21 Sep 2011

NHS social enterprise in Glos will not be safe

The protest to stop Stroud hospital and NHS services leaving the NHS is this Saturday at 10.30 - see here. Well I've just read in The Guardian re the story of Central Surrey Health losing out on a bid to Assura Medical (a private, for-profit company where Richard Branson's Virgin is the majority shareholder) - see here.

This is of huge relevance to the proposed handover of Stroud Hospital and Gloucestershire NHS Health services to Gloucestershire Care Services Community Interest Company (a 'Social Enterprise' like Central Surrey Health). It is exactly what we have been predicting will happen in three years times to our health services if the handover goes ahead. Central Surrey Health was the UK’s first social enterprise to leave the NHS and set up as an employee-owned business four years ago. It was even selected by the Cabinet Office to help mentor employee-owned organisations coming out of the public sector. At the Stakeholder Drop In last night in Stroud, a campaigner was specifically told that Central Surrey Health had been looked at as a model by Gloucestershire Care Services.

Click on read more to see the letter sent to the press by many Stroud Town councillors re their concerns.

On 12th September 2011 Stroud Town Council considered the proposed transfer of Health Services in the county from NHS Gloucestershire to Gloucestershire Care Service Community Interest Company (Social Enterprise) on the 1st October. Councillors were alarmed by the implications of this move and shocked and concerned by its speed.

As representatives of the people of Stroud, we wish to share with your readership our deep concerns.
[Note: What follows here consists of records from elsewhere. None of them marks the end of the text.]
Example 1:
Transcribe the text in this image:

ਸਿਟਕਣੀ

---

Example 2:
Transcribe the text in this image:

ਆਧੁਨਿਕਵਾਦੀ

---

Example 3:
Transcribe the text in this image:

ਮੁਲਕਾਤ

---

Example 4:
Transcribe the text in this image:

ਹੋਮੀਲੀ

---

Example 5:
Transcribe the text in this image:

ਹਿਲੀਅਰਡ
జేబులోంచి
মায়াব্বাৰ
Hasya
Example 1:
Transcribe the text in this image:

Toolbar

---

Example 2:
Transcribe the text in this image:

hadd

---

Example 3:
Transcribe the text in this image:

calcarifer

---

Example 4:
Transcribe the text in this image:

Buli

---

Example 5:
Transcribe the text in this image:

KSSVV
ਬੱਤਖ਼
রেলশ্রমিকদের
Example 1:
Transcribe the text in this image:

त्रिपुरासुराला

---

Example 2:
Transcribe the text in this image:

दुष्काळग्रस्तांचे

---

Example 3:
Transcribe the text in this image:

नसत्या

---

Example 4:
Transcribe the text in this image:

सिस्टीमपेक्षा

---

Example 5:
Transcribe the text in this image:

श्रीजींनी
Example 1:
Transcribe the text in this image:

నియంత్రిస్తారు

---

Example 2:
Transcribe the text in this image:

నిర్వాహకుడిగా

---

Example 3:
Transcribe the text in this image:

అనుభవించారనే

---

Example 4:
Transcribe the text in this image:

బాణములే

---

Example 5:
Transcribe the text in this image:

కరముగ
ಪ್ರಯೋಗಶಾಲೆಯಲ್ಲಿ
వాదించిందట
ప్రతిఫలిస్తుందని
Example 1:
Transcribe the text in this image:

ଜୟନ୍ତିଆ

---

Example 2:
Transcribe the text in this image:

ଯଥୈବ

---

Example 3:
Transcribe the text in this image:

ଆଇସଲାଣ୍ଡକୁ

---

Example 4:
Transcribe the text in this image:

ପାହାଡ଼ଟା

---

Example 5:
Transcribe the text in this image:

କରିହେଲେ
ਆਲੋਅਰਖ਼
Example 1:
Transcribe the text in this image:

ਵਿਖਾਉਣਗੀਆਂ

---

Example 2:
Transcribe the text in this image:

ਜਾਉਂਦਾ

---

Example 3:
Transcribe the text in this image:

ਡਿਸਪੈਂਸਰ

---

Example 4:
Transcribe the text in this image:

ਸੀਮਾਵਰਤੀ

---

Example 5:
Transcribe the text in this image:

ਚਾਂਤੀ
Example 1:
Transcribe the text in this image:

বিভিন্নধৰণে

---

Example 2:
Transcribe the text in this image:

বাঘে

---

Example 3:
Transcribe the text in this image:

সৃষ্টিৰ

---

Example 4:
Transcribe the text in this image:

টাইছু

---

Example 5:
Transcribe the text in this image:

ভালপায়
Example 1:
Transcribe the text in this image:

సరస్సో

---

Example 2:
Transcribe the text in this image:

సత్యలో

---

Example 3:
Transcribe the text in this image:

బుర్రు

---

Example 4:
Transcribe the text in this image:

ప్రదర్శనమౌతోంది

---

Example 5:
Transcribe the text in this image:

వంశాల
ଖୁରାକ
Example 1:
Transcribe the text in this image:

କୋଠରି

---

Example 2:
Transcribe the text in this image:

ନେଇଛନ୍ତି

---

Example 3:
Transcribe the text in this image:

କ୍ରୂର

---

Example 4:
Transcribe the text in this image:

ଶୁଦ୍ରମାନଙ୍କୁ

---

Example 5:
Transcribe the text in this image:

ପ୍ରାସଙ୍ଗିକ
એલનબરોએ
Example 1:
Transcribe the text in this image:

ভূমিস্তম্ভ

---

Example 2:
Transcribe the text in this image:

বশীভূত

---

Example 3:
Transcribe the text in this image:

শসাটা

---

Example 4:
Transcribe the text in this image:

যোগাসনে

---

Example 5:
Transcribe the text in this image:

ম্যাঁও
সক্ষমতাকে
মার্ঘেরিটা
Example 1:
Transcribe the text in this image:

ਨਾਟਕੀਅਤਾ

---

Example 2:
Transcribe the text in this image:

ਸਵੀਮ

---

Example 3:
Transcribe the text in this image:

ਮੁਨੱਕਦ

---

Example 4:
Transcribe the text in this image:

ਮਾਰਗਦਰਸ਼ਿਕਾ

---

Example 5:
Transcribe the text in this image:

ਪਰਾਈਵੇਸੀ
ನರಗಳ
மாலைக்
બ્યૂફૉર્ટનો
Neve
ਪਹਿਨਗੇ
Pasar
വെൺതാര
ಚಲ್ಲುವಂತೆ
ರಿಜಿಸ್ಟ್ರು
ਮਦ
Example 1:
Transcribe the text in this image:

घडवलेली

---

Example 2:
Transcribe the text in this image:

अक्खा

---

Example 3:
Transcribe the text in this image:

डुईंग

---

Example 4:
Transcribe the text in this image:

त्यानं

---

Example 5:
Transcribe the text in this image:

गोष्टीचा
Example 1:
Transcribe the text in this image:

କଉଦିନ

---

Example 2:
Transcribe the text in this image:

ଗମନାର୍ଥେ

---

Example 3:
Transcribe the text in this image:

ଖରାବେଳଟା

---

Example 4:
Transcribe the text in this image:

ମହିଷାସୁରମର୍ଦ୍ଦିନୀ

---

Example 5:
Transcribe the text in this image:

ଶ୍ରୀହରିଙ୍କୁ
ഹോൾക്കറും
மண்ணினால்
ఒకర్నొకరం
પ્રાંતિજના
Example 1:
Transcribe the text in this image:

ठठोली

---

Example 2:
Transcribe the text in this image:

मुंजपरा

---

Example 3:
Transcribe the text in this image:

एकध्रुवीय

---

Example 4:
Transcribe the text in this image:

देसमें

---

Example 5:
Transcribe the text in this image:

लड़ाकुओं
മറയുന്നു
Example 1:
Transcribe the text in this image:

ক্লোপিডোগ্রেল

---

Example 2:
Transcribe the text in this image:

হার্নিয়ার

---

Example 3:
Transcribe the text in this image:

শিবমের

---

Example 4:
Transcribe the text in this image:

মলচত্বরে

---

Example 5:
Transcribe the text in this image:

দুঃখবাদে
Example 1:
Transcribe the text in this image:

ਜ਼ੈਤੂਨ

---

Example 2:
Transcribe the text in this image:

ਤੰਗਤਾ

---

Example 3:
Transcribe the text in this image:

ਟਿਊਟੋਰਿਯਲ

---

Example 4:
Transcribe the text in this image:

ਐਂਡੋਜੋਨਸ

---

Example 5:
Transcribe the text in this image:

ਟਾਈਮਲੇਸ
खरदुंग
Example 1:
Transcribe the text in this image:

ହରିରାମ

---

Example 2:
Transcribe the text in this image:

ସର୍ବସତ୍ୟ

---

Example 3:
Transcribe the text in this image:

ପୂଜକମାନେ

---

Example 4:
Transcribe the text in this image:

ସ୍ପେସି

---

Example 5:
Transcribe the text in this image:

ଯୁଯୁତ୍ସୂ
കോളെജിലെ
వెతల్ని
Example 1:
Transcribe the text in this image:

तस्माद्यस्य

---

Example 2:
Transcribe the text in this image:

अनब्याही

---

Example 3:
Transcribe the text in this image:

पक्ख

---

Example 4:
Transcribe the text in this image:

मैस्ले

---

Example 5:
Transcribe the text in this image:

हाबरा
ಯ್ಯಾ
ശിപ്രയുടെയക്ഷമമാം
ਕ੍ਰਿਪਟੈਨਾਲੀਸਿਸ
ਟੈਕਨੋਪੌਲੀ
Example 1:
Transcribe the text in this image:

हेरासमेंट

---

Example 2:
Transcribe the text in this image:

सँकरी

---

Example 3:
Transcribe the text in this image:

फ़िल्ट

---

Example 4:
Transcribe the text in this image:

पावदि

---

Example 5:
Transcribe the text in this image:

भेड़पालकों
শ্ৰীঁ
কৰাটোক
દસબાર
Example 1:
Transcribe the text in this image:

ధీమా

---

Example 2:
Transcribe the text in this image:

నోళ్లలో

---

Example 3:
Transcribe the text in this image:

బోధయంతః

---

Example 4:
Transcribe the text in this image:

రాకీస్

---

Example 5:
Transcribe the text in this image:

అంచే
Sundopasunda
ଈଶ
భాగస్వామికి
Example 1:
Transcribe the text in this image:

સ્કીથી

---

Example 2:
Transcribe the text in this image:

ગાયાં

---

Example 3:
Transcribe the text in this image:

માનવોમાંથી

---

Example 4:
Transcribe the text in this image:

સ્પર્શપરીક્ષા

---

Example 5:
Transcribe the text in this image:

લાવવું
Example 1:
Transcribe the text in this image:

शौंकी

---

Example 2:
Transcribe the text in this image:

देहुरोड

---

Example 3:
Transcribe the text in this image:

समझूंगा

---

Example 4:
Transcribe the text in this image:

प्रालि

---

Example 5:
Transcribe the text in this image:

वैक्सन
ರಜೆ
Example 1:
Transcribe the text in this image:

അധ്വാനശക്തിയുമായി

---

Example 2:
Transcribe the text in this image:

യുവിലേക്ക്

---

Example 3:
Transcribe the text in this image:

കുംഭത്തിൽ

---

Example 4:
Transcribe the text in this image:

1.     These proposals constitute the biggest shake-up of the Health Service in Gloucestershire since NHS’s inception, 63 years ago.
2.     We question the effectiveness of having a Social Enterprise, however successful in the context of smaller undertakings, serve 600,000 inhabitants throughout Gloucestershire.   
3.     Under the rules of the transfer, the Social Enterprise must make a profit and its contract lasts for only 3 years. This is far too short a period to create a viable operation and it will be vulnerable to takeover by a private provider at the end of three years. The private sector already has a massive profit-making presence within healthcare in this country, mainly providing more simple procedures whilst leaving the NHS with complicated and expensive cases. 
4.     This plan takes 3000 health workers across Gloucestershire out of the NHS. Though they have been assured that their terms and conditions will not be damaged in the immediate future, serious questions remain about the medium to long term.
5.     The consultation process was wholly inadequate with only 127 people being consulted and no information available on how they were selected. Few people we speak to are aware of the proposed changes - we would be surprised if 10% realised the full implications. Staff members were consulted only about the Social Enterprise, not about whether they wished to stay within the NHS.
6.     The County Council has the right and duty to scrutinise changes in health care provision. However, NHS Gloucestershire, at an informal meeting, persuaded the County Council that these massive changes need no examination since they will not substantially affect services. We are far from convinced of this; local doctors report that already cuts to Stroud Hospital’s operations programmes are under discussion.

Councillors voted unanimously against the proposals, adamant that the NHS in Gloucestershire should continue to be a full health provider and not a service buyer.
We have therefore written to the County Council urging them to undertake a major examination of the business plan and the potential consequences for our health services.